• **Your objective**
Go through the records, and copy each line in which the string "using" is present.

#####

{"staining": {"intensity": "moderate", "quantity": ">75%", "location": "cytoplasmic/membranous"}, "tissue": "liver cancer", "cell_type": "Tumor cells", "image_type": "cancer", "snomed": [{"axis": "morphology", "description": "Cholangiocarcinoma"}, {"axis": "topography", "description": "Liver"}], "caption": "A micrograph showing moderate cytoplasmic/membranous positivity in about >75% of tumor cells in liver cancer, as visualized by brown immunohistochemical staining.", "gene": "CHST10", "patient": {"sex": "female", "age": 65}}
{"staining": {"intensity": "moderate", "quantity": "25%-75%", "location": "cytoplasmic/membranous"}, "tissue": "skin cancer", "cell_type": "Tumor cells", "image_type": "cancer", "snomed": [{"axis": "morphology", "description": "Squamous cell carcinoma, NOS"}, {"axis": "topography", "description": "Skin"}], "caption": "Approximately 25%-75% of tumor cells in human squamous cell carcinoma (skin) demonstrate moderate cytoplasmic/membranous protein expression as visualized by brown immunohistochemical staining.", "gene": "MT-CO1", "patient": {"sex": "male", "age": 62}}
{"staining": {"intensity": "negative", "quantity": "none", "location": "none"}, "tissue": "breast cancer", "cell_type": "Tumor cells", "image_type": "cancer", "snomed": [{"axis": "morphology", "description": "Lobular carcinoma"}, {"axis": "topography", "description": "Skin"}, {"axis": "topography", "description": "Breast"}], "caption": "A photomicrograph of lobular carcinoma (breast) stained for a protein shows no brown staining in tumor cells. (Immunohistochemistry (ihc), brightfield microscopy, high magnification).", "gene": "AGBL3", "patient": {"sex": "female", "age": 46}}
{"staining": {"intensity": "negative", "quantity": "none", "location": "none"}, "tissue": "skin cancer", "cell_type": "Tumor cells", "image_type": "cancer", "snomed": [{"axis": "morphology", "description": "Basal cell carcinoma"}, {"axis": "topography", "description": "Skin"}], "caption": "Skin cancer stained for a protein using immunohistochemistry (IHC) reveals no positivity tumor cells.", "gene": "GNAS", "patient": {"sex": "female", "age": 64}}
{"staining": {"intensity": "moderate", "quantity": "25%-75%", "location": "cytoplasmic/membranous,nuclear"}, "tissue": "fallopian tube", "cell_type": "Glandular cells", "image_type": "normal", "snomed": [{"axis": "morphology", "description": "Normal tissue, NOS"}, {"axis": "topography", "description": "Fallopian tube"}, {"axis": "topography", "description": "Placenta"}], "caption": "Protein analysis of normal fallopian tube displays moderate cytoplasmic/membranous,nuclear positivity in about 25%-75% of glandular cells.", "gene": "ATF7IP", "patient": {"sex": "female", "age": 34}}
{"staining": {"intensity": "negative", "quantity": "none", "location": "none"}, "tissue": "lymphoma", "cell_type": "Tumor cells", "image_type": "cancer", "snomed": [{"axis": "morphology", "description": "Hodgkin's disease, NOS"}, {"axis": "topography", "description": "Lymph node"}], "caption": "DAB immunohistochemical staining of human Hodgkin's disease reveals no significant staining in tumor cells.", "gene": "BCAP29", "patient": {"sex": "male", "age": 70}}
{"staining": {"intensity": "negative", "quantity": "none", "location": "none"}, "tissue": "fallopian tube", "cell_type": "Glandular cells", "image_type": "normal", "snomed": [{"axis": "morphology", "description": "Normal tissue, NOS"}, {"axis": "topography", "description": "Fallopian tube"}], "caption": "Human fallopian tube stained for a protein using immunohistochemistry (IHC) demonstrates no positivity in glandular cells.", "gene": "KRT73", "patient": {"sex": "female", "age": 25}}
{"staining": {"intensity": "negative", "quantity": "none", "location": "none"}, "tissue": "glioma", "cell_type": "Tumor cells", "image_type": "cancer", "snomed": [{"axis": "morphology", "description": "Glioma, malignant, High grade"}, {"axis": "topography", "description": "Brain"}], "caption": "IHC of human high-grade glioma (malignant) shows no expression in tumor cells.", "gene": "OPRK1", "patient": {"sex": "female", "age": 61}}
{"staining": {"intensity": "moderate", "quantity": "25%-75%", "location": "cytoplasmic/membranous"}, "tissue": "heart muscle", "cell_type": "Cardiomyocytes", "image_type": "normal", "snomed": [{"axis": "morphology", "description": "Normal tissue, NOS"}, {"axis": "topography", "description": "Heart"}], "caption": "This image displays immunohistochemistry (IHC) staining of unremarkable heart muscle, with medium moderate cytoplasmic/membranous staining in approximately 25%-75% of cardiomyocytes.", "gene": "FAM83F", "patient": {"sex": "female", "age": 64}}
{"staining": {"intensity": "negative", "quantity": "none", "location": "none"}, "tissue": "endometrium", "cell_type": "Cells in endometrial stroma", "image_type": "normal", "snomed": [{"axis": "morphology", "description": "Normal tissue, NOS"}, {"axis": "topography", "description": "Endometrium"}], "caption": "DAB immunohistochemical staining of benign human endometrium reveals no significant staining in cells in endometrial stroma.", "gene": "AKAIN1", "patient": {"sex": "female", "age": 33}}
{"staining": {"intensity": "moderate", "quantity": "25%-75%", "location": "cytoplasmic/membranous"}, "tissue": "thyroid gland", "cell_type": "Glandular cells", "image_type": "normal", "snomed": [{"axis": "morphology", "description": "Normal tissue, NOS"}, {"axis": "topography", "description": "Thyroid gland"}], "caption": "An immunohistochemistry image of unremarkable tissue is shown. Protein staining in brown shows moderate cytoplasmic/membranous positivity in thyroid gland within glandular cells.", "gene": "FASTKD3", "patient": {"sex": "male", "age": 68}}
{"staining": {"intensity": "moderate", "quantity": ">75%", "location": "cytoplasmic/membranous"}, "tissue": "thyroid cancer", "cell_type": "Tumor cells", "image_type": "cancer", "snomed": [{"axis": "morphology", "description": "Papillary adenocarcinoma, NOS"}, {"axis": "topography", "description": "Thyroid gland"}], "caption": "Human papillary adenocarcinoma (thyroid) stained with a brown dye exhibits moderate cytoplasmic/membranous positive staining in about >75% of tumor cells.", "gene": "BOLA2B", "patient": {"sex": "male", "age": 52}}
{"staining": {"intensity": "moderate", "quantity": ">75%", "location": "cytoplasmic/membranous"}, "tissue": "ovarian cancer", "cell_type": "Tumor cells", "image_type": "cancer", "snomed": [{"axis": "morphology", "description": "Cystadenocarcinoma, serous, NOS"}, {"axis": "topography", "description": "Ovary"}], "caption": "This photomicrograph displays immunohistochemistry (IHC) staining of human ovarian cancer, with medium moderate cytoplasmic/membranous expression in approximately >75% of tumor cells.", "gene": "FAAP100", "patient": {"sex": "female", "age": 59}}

#####

• **Response below**
{"staining": {"intensity": "negative", "quantity": "none", "location": "none"}, "tissue": "skin cancer", "cell_type": "Tumor cells", "image_type": "cancer", "snomed": [{"axis": "morphology", "description": "Basal cell carcinoma"}, {"axis": "topography", "description": "Skin"}], "caption": "Skin cancer stained for a protein using immunohistochemistry (IHC) reveals no positivity tumor cells.", "gene": "GNAS", "patient": {"sex": "female", "age": 64}}
{"staining": {"intensity": "negative", "quantity": "none", "location": "none"}, "tissue": "fallopian tube", "cell_type": "Glandular cells", "image_type": "normal", "snomed": [{"axis": "morphology", "description": "Normal tissue, NOS"}, {"axis": "topography", "description": "Fallopian tube"}], "caption": "Human fallopian tube stained for a protein using immunohistochemistry (IHC) demonstrates no positivity in glandular cells.", "gene": "KRT73", "patient": {"sex": "female", "age": 25}}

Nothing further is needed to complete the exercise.